SUPPLIED ENTRIES
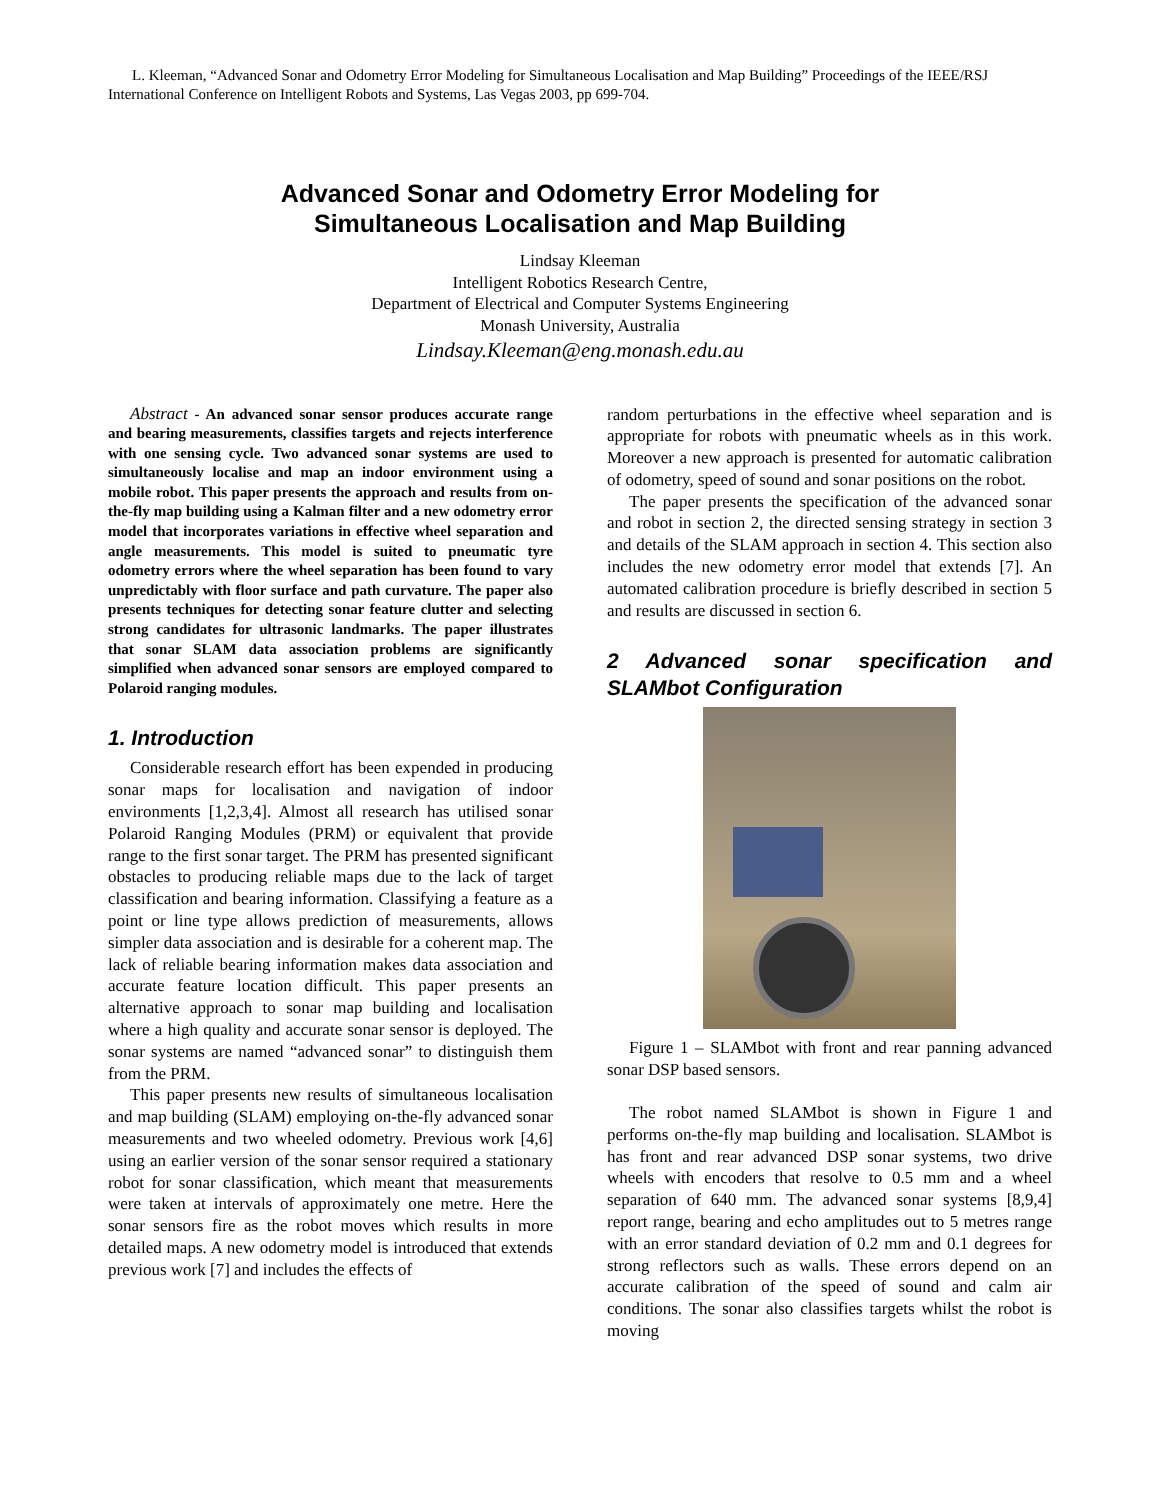L. Kleeman, “Advanced Sonar and Odometry Error Modeling for Simultaneous Localisation and Map Building” Proceedings of the IEEE/RSJ International Conference on Intelligent Robots and Systems, Las Vegas 2003, pp 699-704.
Advanced Sonar and Odometry Error Modeling for
Simultaneous Localisation and Map Building
Lindsay Kleeman
Intelligent Robotics Research Centre,
Department of Electrical and Computer Systems Engineering
Monash University, Australia
Lindsay.Kleeman@eng.monash.edu.au
Abstract - An advanced sonar sensor produces accurate range and bearing measurements, classifies targets and rejects interference with one sensing cycle. Two advanced sonar systems are used to simultaneously localise and map an indoor environment using a mobile robot. This paper presents the approach and results from on-the-fly map building using a Kalman filter and a new odometry error model that incorporates variations in effective wheel separation and angle measurements. This model is suited to pneumatic tyre odometry errors where the wheel separation has been found to vary unpredictably with floor surface and path curvature. The paper also presents techniques for detecting sonar feature clutter and selecting strong candidates for ultrasonic landmarks. The paper illustrates that sonar SLAM data association problems are significantly simplified when advanced sonar sensors are employed compared to Polaroid ranging modules.
1. Introduction
Considerable research effort has been expended in producing sonar maps for localisation and navigation of indoor environments [1,2,3,4]. Almost all research has utilised sonar Polaroid Ranging Modules (PRM) or equivalent that provide range to the first sonar target. The PRM has presented significant obstacles to producing reliable maps due to the lack of target classification and bearing information. Classifying a feature as a point or line type allows prediction of measurements, allows simpler data association and is desirable for a coherent map. The lack of reliable bearing information makes data association and accurate feature location difficult. This paper presents an alternative approach to sonar map building and localisation where a high quality and accurate sonar sensor is deployed. The sonar systems are named “advanced sonar” to distinguish them from the PRM.
This paper presents new results of simultaneous localisation and map building (SLAM) employing on-the-fly advanced sonar measurements and two wheeled odometry. Previous work [4,6] using an earlier version of the sonar sensor required a stationary robot for sonar classification, which meant that measurements were taken at intervals of approximately one metre. Here the sonar sensors fire as the robot moves which results in more detailed maps. A new odometry model is introduced that extends previous work [7] and includes the effects of
random perturbations in the effective wheel separation and is appropriate for robots with pneumatic wheels as in this work. Moreover a new approach is presented for automatic calibration of odometry, speed of sound and sonar positions on the robot.
The paper presents the specification of the advanced sonar and robot in section 2, the directed sensing strategy in section 3 and details of the SLAM approach in section 4. This section also includes the new odometry error model that extends [7]. An automated calibration procedure is briefly described in section 5 and results are discussed in section 6.
2 Advanced sonar specification and SLAMbot Configuration
Figure 1 – SLAMbot with front and rear panning advanced sonar DSP based sensors.
The robot named SLAMbot is shown in Figure 1 and performs on-the-fly map building and localisation. SLAMbot is has front and rear advanced DSP sonar systems, two drive wheels with encoders that resolve to 0.5 mm and a wheel separation of 640 mm. The advanced sonar systems [8,9,4] report range, bearing and echo amplitudes out to 5 metres range with an error standard deviation of 0.2 mm and 0.1 degrees for strong reflectors such as walls. These errors depend on an accurate calibration of the speed of sound and calm air conditions. The sonar also classifies targets whilst the robot is moving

WORK TO COMPLETE
A faithful copy of every entry is needed, omitting each image.

ANSWER BOX
L. Kleeman, “Advanced Sonar and Odometry Error Modeling for Simultaneous Localisation and Map Building” Proceedings of the IEEE/RSJ International Conference on Intelligent Robots and Systems, Las Vegas 2003, pp 699-704.
Advanced Sonar and Odometry Error Modeling for
Simultaneous Localisation and Map Building
Lindsay Kleeman
Intelligent Robotics Research Centre,
Department of Electrical and Computer Systems Engineering
Monash University, Australia
Lindsay.Kleeman@eng.monash.edu.au
Abstract - An advanced sonar sensor produces accurate range and bearing measurements, classifies targets and rejects interference with one sensing cycle. Two advanced sonar systems are used to simultaneously localise and map an indoor environment using a mobile robot. This paper presents the approach and results from on-the-fly map building using a Kalman filter and a new odometry error model that incorporates variations in effective wheel separation and angle measurements. This model is suited to pneumatic tyre odometry errors where the wheel separation has been found to vary unpredictably with floor surface and path curvature. The paper also presents techniques for detecting sonar feature clutter and selecting strong candidates for ultrasonic landmarks. The paper illustrates that sonar SLAM data association problems are significantly simplified when advanced sonar sensors are employed compared to Polaroid ranging modules.
1. Introduction
Considerable research effort has been expended in producing sonar maps for localisation and navigation of indoor environments [1,2,3,4]. Almost all research has utilised sonar Polaroid Ranging Modules (PRM) or equivalent that provide range to the first sonar target. The PRM has presented significant obstacles to producing reliable maps due to the lack of target classification and bearing information. Classifying a feature as a point or line type allows prediction of measurements, allows simpler data association and is desirable for a coherent map. The lack of reliable bearing information makes data association and accurate feature location difficult. This paper presents an alternative approach to sonar map building and localisation where a high quality and accurate sonar sensor is deployed. The sonar systems are named “advanced sonar” to distinguish them from the PRM.
This paper presents new results of simultaneous localisation and map building (SLAM) employing on-the-fly advanced sonar measurements and two wheeled odometry. Previous work [4,6] using an earlier version of the sonar sensor required a stationary robot for sonar classification, which meant that measurements were taken at intervals of approximately one metre. Here the sonar sensors fire as the robot moves which results in more detailed maps. A new odometry model is introduced that extends previous work [7] and includes the effects of
random perturbations in the effective wheel separation and is appropriate for robots with pneumatic wheels as in this work. Moreover a new approach is presented for automatic calibration of odometry, speed of sound and sonar positions on the robot.
The paper presents the specification of the advanced sonar and robot in section 2, the directed sensing strategy in section 3 and details of the SLAM approach in section 4. This section also includes the new odometry error model that extends [7]. An automated calibration procedure is briefly described in section 5 and results are discussed in section 6.
2 Advanced sonar specification and SLAMbot Configuration
Figure 1 – SLAMbot with front and rear panning advanced sonar DSP based sensors.
The robot named SLAMbot is shown in Figure 1 and performs on-the-fly map building and localisation. SLAMbot is has front and rear advanced DSP sonar systems, two drive wheels with encoders that resolve to 0.5 mm and a wheel separation of 640 mm. The advanced sonar systems [8,9,4] report range, bearing and echo amplitudes out to 5 metres range with an error standard deviation of 0.2 mm and 0.1 degrees for strong reflectors such as walls. These errors depend on an accurate calibration of the speed of sound and calm air conditions. The sonar also classifies targets whilst the robot is moving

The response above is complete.